Tout au long de cette période, à côté du commerce légal, il y eut aussi un trafic moins officiel mais très lucratif sur les deux côtes. La contrebande était une véritable activité, touchant toutes les classes sociales, arrivant même à constituer de véritables fronts communs au sein de communautés locales ou même entre communautés à travers la Manche. Particulièrement vivace en temps de guerre, elle constituait en permanence une forme d’opposition populaire aux politiques économiques et douanières des gouvernements.

 

 

L’Angleterre et la France, avec leur commerce maritime lointain, accédèrent à de nouvelles ressources, élargirent leurs marchés et développèrent leurs capitaux. Au milieu du XIXe siècle, la révolution industrielle avait fait de la Grande-Bretagne « l’atelier du monde », elle produisait plus de la moitié du marché mondial des marchandises manufacturées. La diffusion par-delà la Manche de compétences techniques, commerciales et financières vers d’autres pays fut rapide. On le vit assez largement dans les exploitations minières et dans le textile du Nord de la France, cela fut même le cas pour la construction du réseau du chemin de fer entre Paris, la Normandie et la Picardie, construction à laquelle des ingénieurs anglais participèrent.

L’urbanisation a été un des changements induits par la croissance démographique les plus visibles, particulièrement après 1750. Autant que les migrations au sein de chaque pays, l’émigration a été un des phénomènes les plus spectaculaires de cette période. L’espoir d’un avenir meilleur a emmené vers le Nouveau Monde des vagues croissantes d’émigrants. Dans les années 1830, l’émigration européenne était de 100 000 personnes par an, au tournant du siècle elle avait atteint 1 500 000 ; une grande part de ce flot humain venait d’Europe Centrale et de l’Est ainsi que de Russie et embarquait à Cherbourg, Southampton et Le Havre.
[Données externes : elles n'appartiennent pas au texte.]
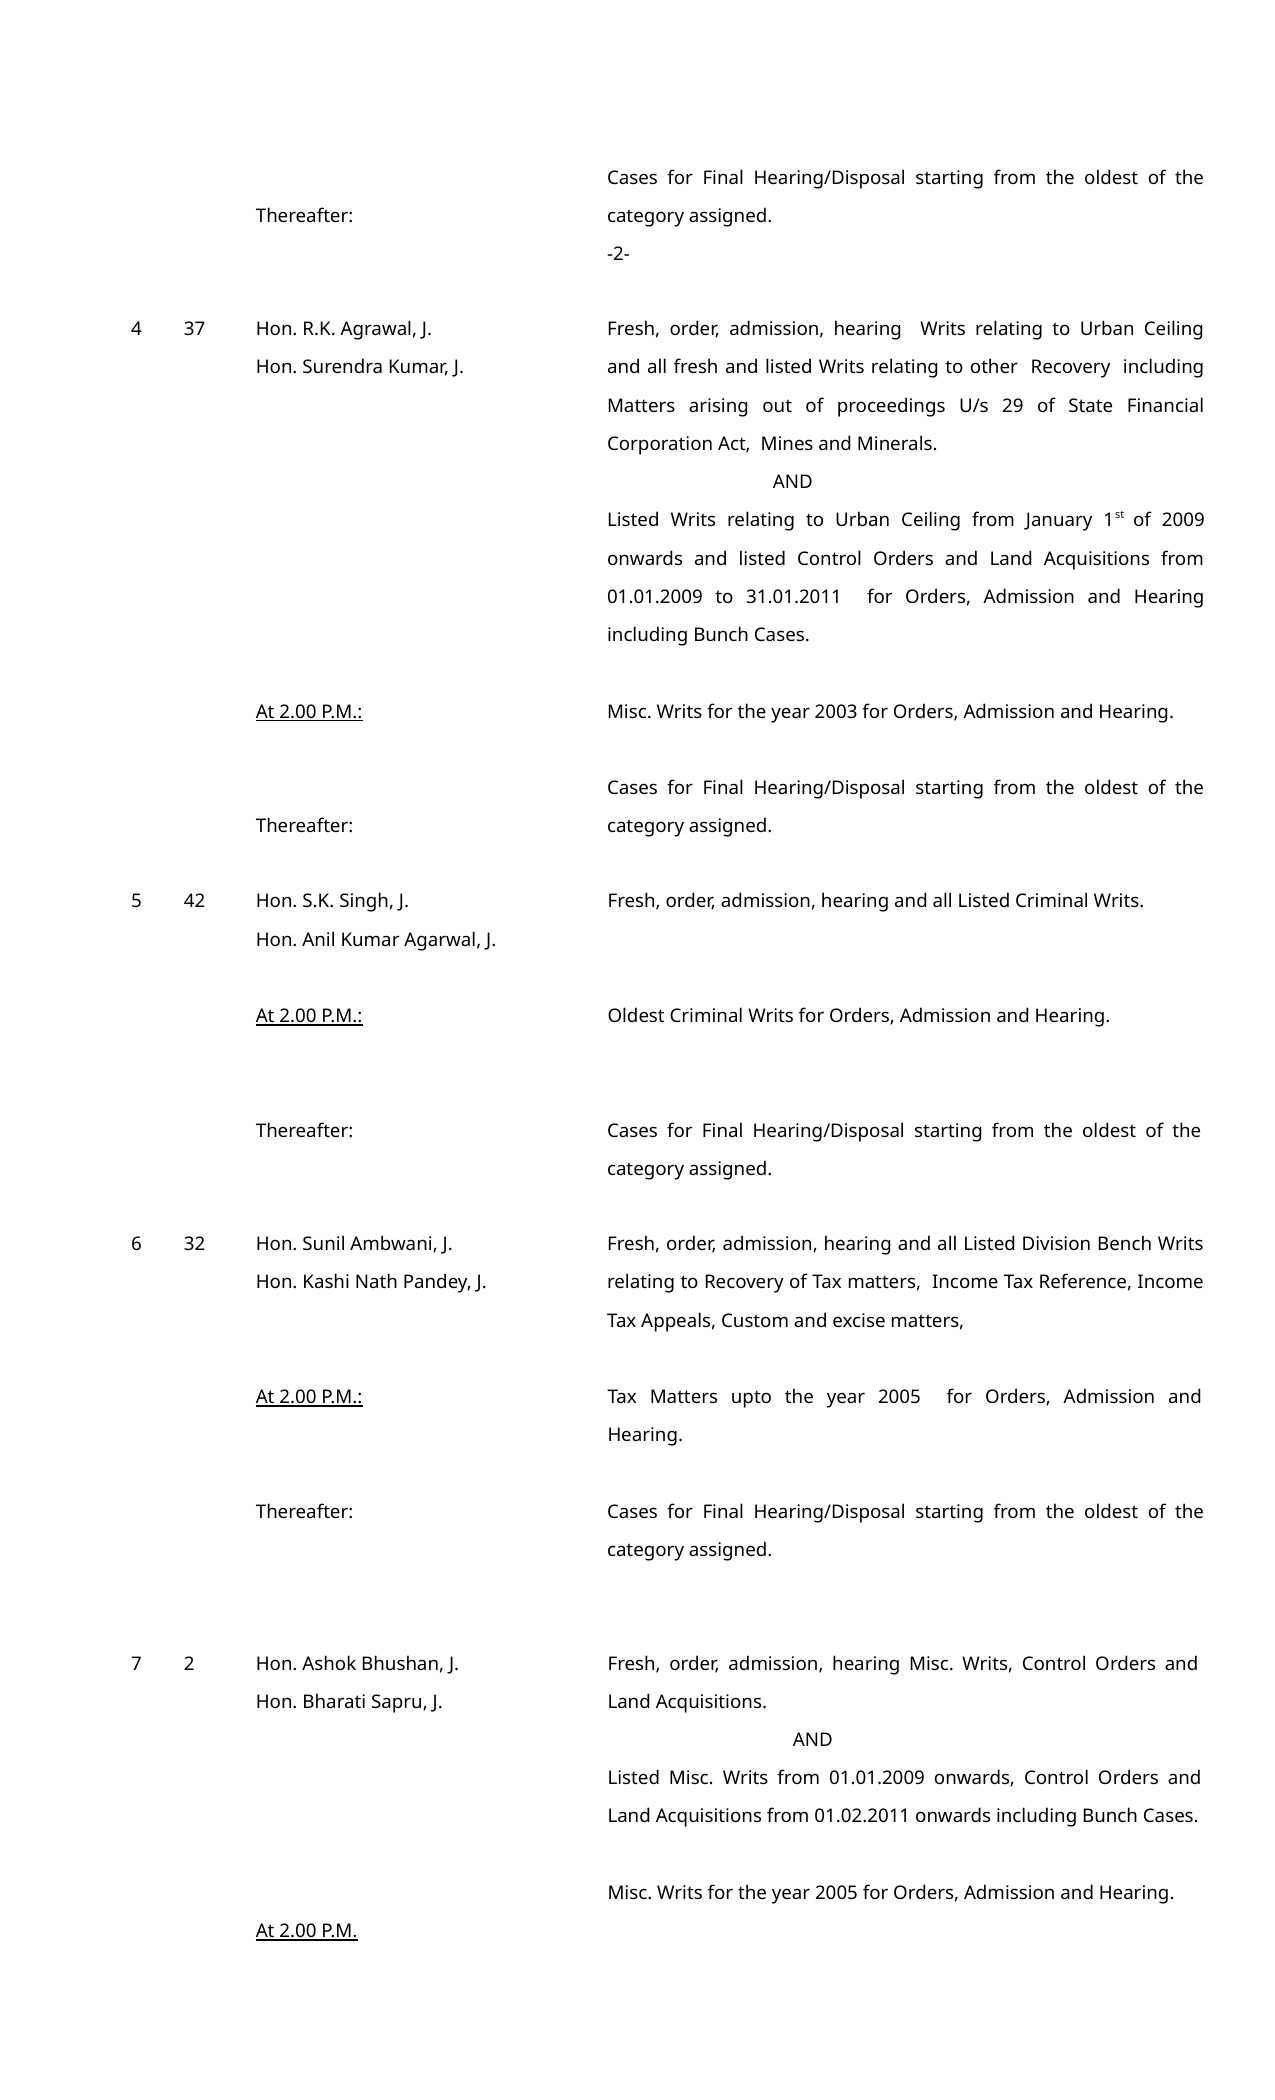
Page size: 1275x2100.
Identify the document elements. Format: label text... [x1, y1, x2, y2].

Le port de commerce de Cherbourg s’est développé avec cette émigration massive vers l’Amérique du Nord. En 1900, le trafic des passagers avait atteint 30 000 par an et en 1929 il dépassait 200 000 sur 11 compagnies. Le style Art déco des salles de la gare maritime de Cherbourg est le dernier témoin pour rappeler cette époque où le paquebot transatlantique était le symbole du progrès technologique et du prestige national. La Compagnie GénéraleTransatlantique des frères Pereire avait signé en 1860 avec l’État français un contrat l’engageant à desservir pendant 20 ans la ligne Le Havre-New York. La Cunard avait emporté devant Brunel le contrat transatlantique, mais pendant ce temps la Peninsular SteamNavigation Company avait déjà fait de Southampton son port d’attache pour ses liaisons avec la péninsule Ibérique. Avec l’ouverture du Canal de Suez en 1869 et l’adjonction d’Orient à son nom, la P&O assurait des lignes passagers sans rupture vers l’Inde et l’Australie. De même en 1842, la Royal MailSteam Packet Company reliait Southampton à la Caraïbe et l’Union Line à l’Afrique du Sud. Comme Cherbourg et Le Havre jouèrent le rôle de porte d’entrée pour les colonies, Southampton fut le port d’embarquement des expéditions militaires de l’Empire britannique au XIXe et du corps expéditionnaire en France pendant la Première Guerre mondiale. Beaucoup plus tard dans les années 1950, la concurrence du transport aérien mina petit à petit le trafic transatlantique, la gare maritime de Cherbourg ferma finalement ses salles internationales en 1968, suivie du Havre en 1974 et de Southampton en 1980. C’était la fin de la grande époque des « transats ».